Dive Brief:
- Efforts by the Department of Veterans Affairs (VA) to address years of criticism and wait time scandals may have swung too far in the opposite direction, with quick processing and reduced evidence requirements now opening the door to waste and fraud, critics say.
- Sources told The Wall Street Journal that veterans and VA clinic staffers share advice on how to easily increase their compensation, such as claiming to suffer nightmares or to "act like you have a screw loose."
- Meanwhile, the VA contended its move to a fully electronic system has increased both speed and accuracy, highlighting that the average wait for a disability-claim decision dropped to 94 days this year -- down 67% from 2013.
Dive Insight:
The VA is between a rock and a hard place with pressure to both serve veterans faster and to take more care as it does so.
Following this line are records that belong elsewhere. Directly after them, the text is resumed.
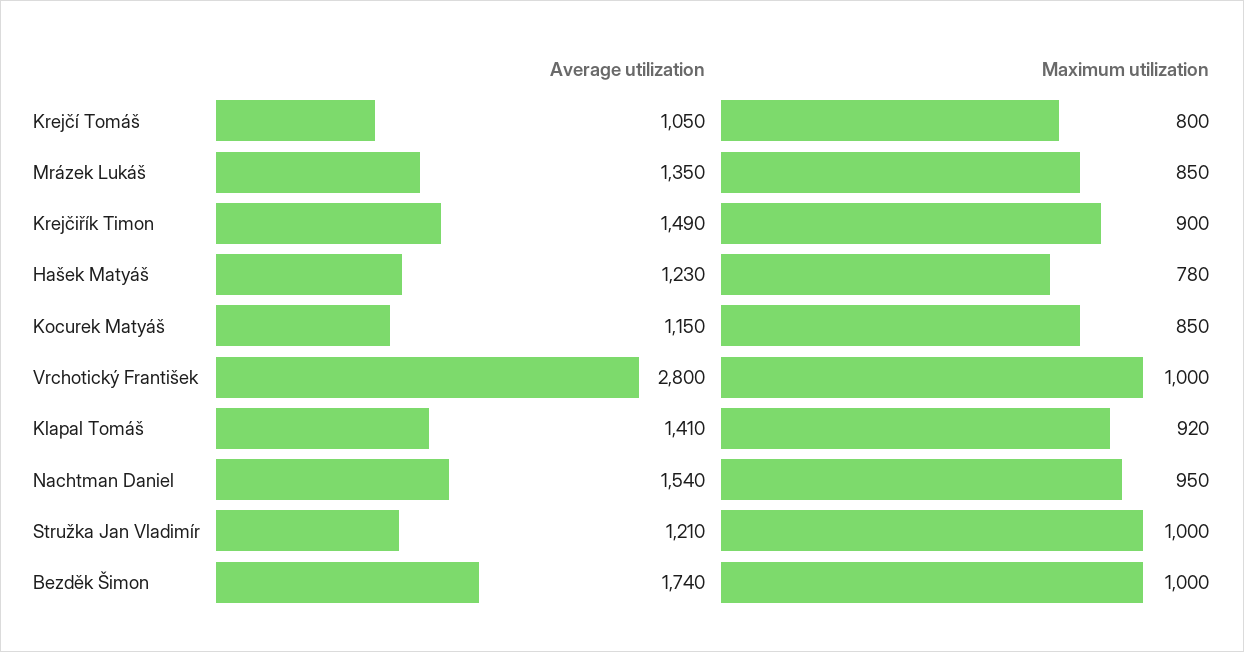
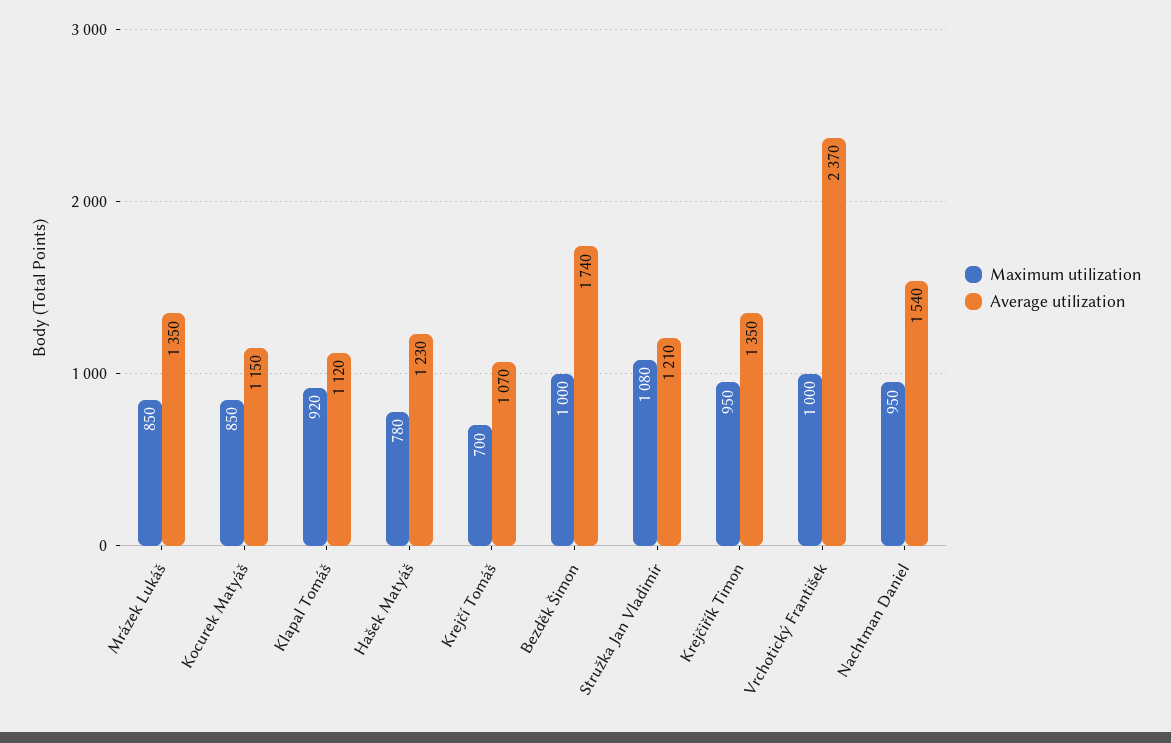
  {
    "Average utilization": {
-     "Krejčí Tomáš": 1050,
+     "Krejčí Tomáš": 1070,
      "Mrázek Lukáš": 1350,
-     "Krejčiřík Timon": 1490,
+     "Krejčiřík Timon": 1350,
      "Hašek Matyáš": 1230,
      "Kocurek Matyáš": 1150,
-     "Vrchotický František": 2800,
+     "Vrchotický František": 2370,
-     "Klapal Tomáš": 1410,
+     "Klapal Tomáš": 1120,
      "Nachtman Daniel": 1540,
      "Stružka Jan Vladimír": 1210,
      "Bezděk Šimon": 1740
    },
    "Maximum utilization": {
-     "Krejčí Tomáš": 800,
+     "Krejčí Tomáš": 700,
      "Mrázek Lukáš": 850,
-     "Krejčiřík Timon": 900,
+     "Krejčiřík Timon": 950,
      "Hašek Matyáš": 780,
      "Kocurek Matyáš": 850,
      "Vrchotický František": 1000,
      "Klapal Tomáš": 920,
      "Nachtman Daniel": 950,
-     "Stružka Jan Vladimír": 1000,
+     "Stružka Jan Vladimír": 1080,
      "Bezděk Šimon": 1000
    }
  }

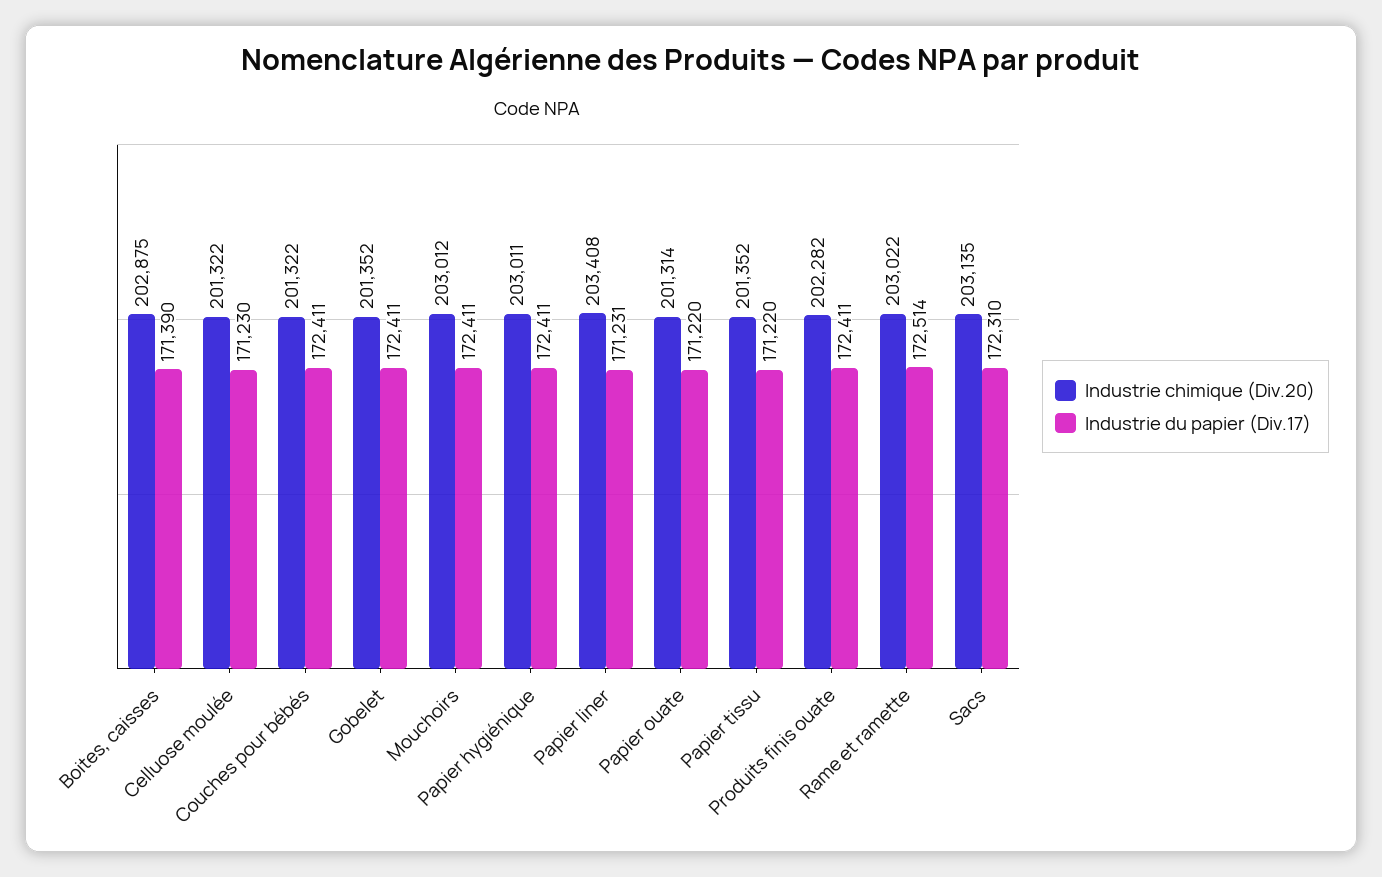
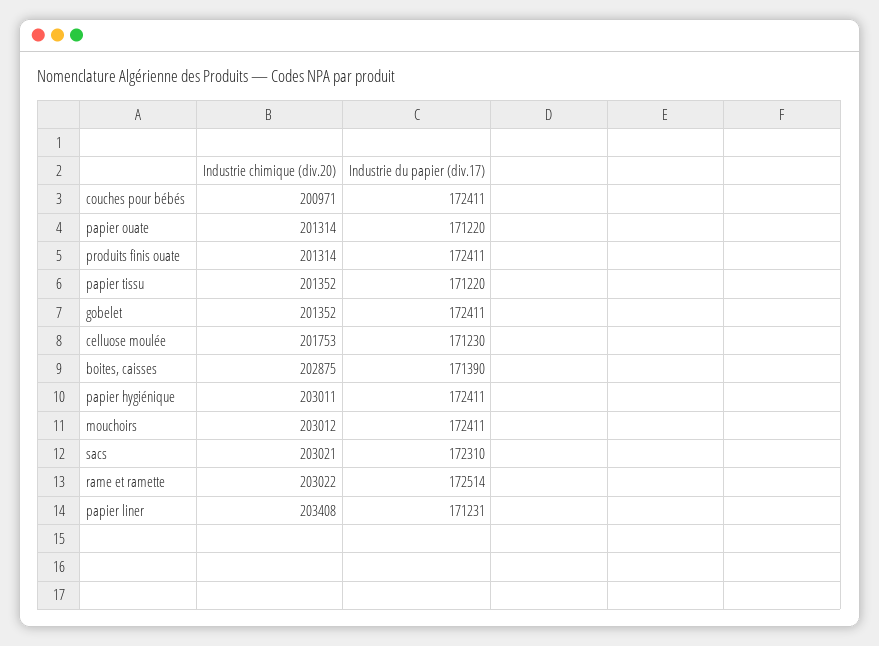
  {
    "Industrie chimique (Div.20)": {
      "Boites, caisses": 202875,
-     "Celluose moulée": 201322,
+     "Celluose moulée": 201753,
-     "Couches pour bébés": 201322,
+     "Couches pour bébés": 200971,
      "Gobelet": 201352,
      "Mouchoirs": 203012,
      "Papier hygiénique": 203011,
      "Papier liner": 203408,
      "Papier ouate": 201314,
      "Papier tissu": 201352,
-     "Produits finis ouate": 202282,
+     "Produits finis ouate": 201314,
      "Rame et ramette": 203022,
-     "Sacs": 203135
+     "Sacs": 203021
    },
    "Industrie du papier (Div.17)": {
      "Boites, caisses": 171390,
      "Celluose moulée": 171230,
      "Couches pour bébés": 172411,
      "Gobelet": 172411,
      "Mouchoirs": 172411,
      "Papier hygiénique": 172411,
      "Papier liner": 171231,
      "Papier ouate": 171220,
      "Papier tissu": 171220,
      "Produits finis ouate": 172411,
      "Rame et ramette": 172514,
      "Sacs": 172310
    }
  }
It's unclear how much its efforts to speed service have actually improved service; although the VA has its 94-day decision wait-time statistic to tout, the department has remained in the spotlight over problems including lack of access to primary care and debate around VA privatization.
“Much of what [the VA] is trying to do is built around quickly processing claims,” Daniel Bertoni of the U.S. Government Accountability Office told WSJ. “There’s always a danger to cut corners.”
Stats show disability payments to veterans quadrupled from 2000 to 2015, reaching $60 billion. There are numerous reasons contributing to that rise, the Journal found.
These include a wave of more than five million new veterans separating from the military since 2001; more injured soldiers surviving due to improved trauma care; and reduced evidence requirements for some types of claims including PTSD.
After the VA stopped requiring proof of a tramatizing event to claim PTSD in 2010, approved PTSD claims almost doubled--though some argue for the new standard is appropriate because veterans don't need a specific incident to cause PTSD.
Another major change has been the broadening of “presumptions” for what conditions are considered duty-related without proof, with veterans increasingly receiving benefits for conditions related to ordinary aging, such as heart disease or prostate cancer, the Journal quoted former VA secretary Anthony Principi.